The ACE Studies Changed the Conversation
The ACE studies are often used to warn about childhood adversity, yet they also reveal something else: many children were growing up with sexual abuse, physical abuse, mental illness in the home, substance abuse, violence against their mother, and other serious harms.
If you need language for what that looks like, here are 130 examples of abuse. Many of these patterns are minimized in Christian spaces until the damage is already severe.
In that kind of home, the deepest wound is not necessarily that one parent left. Sometimes the deepest wound is that nobody got the child out sooner. Sometimes the tragedy is not the divorce. It is the years of pretending before it.
An Intact Home Is Not Always a Safe Home
That should change the way Christians think.
If a child is living with terror, coercion, cruelty, addiction, or violence, then keeping the family “intact” is not automatically a virtue. A child does not benefit from an intact home that is unsafe. A marriage certificate cannot sanctify abuse. Preserving appearances is not the same thing as protecting a child.
That is why I have written plainly about questions like Can Christians divorce for abuse? and Is it always best to stay for the kids? The answer is no—not when the home itself is toxic.
Sometimes Divorce Is the Rescue
Sometimes the healthiest person in the family is the one who finally refuses to keep pretending. Sometimes the bravest parent is the one who leaves. Sometimes divorce is not what broke the family. Sometimes divorce is what exposed that the family was already being broken by abuse.
That does not mean divorce is painless. Of course it can be sad, disorienting, and costly. But pain is not the same as harm. Surgery hurts too. So does escaping a fire.
When people automatically label divorce as the trauma, they can end up blaming the protective parent instead of the abusive one. They can pressure victims to stay longer. They can teach children that the real problem is not danger in the home, but the courage it took to leave it.

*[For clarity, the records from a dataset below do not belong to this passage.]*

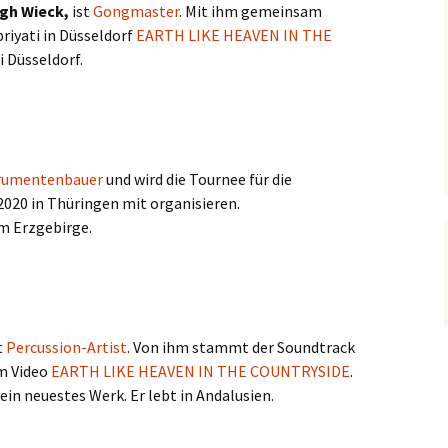
ngh Wieck,
ist
Gongmaster
. Mit ihm gemeinsam
riyati in Düsseldorf
EARTH LIKE HEAVEN IN THE
i Düsseldorf.
rumentenbauer
und wird die Tournee für die
2020 in Thüringen mit organisieren.
im Erzgebirge.
t
Percussion-Artist
. Von ihm stammt der Soundtrack
m Video
EARTH LIKE HEAVEN IN THE COUNTRYSIDE
.
 sein neuestes Werk. Er lebt in Andalusien.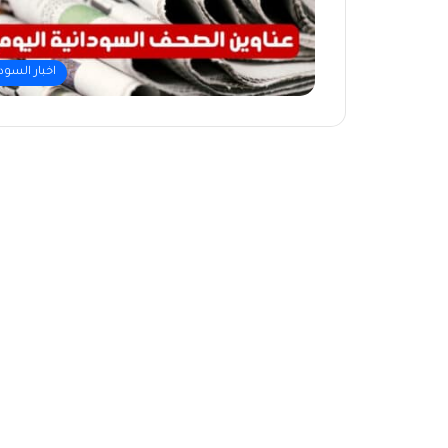
اخبار السود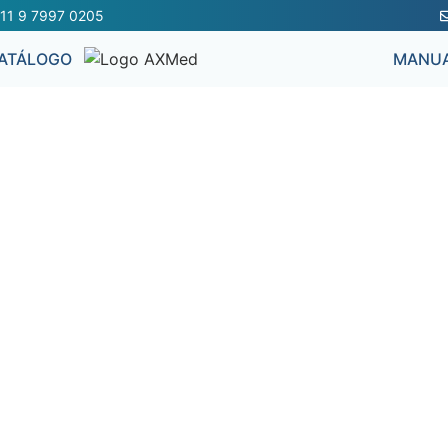
11 9 7997 0205
ATÁLOGO
MANUA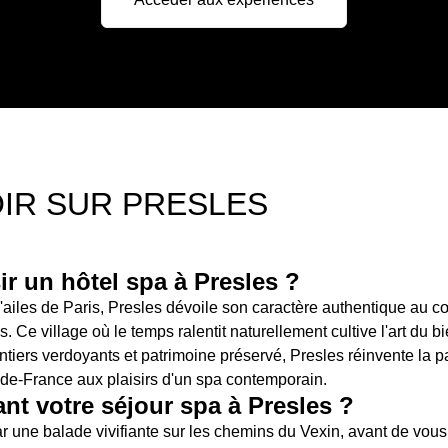
IR SUR PRESLES
r un hôtel spa à Presles ?
ailes de Paris, Presles dévoile son caractère authentique au c
. Ce village où le temps ralentit naturellement cultive l'art du b
iers verdoyants et patrimoine préservé, Presles réinvente la pa
e-de-France aux plaisirs d'un spa contemporain.
nt votre séjour spa à Presles ?
r une balade vivifiante sur les chemins du Vexin, avant de vous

That gets the story backward.
Christians Need a Better Framework
We need a more truthful Christian framework—one that recognizes abuse, names danger clearly, and values the wellbeing of children as much as the preservation of a marriage. We also need pastors who understand this. I keep a running list of pastors who accept physical and emotional abuse as grounds for divorce because Christians deserve to know they are not alone.
And we must stop repeating the old slogans that shame people into staying. Many of those ideas belong in the pile of divorce myths that do not apply to committed Christians.
The Real Question
Divorce is not automatically the trauma. Sometimes it is the interruption of trauma. Sometimes it is the refusal to keep feeding a lie. Sometimes it is the doorway through which safety finally enters.
And for some children, that is not the tragedy.
That is the rescue.
We Were Told Divorce Caused the Damage. The ACE Studies Pointed to Abuse as Causing the Damage.
What many of us were never told is that the ACE research connected abuse and household dysfunction to later problems like alcohol abuse, drug abuse, depression, suicide attempts, smoking, sexual risk-taking, sexually transmitted disease, and severe obesity. The 1998 ACE paper also linked these childhood experiences to early intercourse and 50 or more sexual partners.
In other words, we were often told, “Divorce causes all these bad outcomes.” But the ACE studies pointed to something much darker inside many homes: abuse, addiction, violence, mental illness, and other serious dysfunction. About 52.1% of adults in the 1998 study reported at least one ACE, and the harms were described as strongly interrelated and cumulative.
That does not mean divorce is painless. It means we were too often blaming the visible breakup while ignoring the hidden horrors that may have come before it. Sometimes what people called “the harm of divorce” may actually have been the long shadow of abuse.